Document excerpt:
((

HPCC & UKB

Mar 15, 2018

Previous Presentation

https://slides.agrueneberg.info/2017-09-22-hpcc-ukb.html

HPCC

Storage Solutions

Source: HPCC Documentation and User Manual

Group-specific paths:

Research space: /mnt/research/quantgen
Scratch space: /mnt/ls15/scratch/groups/quantgen

Research Space Quota

Research space is currently at 15 TB / 19 TB. Storage space is limited and relatively expensive.

Possible solutions:

Request to increase quotas of home directories to 1 TB (https://contact.icer.msu.edu/large_quota), make home directories readable for members of the quantgen group to allow sharing.
Use group-specific scratch directory for intermediate files that can be easily (within 4 hours?) recreated.
Have external backups of finished projects (we are investigating an in-house solution within IQ).
???

))

Source records:
((

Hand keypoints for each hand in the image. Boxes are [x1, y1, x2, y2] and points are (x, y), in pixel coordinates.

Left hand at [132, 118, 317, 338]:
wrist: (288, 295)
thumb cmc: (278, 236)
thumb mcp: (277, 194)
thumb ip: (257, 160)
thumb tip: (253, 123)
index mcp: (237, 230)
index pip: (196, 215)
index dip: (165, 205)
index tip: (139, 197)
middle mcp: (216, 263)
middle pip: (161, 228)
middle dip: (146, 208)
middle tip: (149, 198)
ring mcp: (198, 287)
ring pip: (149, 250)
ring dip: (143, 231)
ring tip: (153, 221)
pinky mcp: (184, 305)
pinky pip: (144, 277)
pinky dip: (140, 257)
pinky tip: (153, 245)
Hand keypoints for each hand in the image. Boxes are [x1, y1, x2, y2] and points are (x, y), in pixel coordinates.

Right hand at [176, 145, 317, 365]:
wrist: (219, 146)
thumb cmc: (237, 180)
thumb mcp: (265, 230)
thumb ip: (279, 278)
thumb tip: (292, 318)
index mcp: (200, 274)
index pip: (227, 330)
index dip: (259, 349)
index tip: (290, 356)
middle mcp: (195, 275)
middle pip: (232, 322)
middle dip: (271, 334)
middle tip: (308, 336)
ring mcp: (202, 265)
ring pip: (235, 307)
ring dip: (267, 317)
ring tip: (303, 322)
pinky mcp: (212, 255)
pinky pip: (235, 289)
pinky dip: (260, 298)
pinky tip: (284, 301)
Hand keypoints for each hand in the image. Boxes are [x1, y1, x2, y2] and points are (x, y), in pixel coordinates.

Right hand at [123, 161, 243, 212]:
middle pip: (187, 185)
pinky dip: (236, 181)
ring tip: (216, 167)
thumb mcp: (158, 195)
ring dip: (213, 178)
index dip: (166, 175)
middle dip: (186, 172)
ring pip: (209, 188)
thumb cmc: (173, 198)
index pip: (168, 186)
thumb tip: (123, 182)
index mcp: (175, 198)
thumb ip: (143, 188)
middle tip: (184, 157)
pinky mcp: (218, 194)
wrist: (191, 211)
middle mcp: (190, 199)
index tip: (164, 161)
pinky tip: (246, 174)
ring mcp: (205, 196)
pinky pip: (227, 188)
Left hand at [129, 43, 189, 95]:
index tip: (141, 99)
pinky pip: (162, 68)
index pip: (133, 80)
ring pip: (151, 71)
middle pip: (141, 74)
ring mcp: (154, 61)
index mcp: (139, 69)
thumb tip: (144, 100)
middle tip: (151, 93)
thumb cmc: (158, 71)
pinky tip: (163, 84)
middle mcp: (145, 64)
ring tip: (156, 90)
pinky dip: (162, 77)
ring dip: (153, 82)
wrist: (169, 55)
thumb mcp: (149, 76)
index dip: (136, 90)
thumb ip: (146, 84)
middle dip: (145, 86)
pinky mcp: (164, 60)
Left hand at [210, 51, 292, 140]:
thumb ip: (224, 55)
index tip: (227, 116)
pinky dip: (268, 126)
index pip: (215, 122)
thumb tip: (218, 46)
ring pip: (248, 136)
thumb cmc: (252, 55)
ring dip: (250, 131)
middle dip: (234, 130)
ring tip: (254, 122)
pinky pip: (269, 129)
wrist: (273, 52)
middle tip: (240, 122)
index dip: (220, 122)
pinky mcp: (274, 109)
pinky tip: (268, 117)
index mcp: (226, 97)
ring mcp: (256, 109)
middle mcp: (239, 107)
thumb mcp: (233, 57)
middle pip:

))

Aim of the task:
According to the HPCC storage slides, what is the current usage of the research space? The records are separate material and are not connected to the slides.

Worked solution:
15 TB of 19 TB.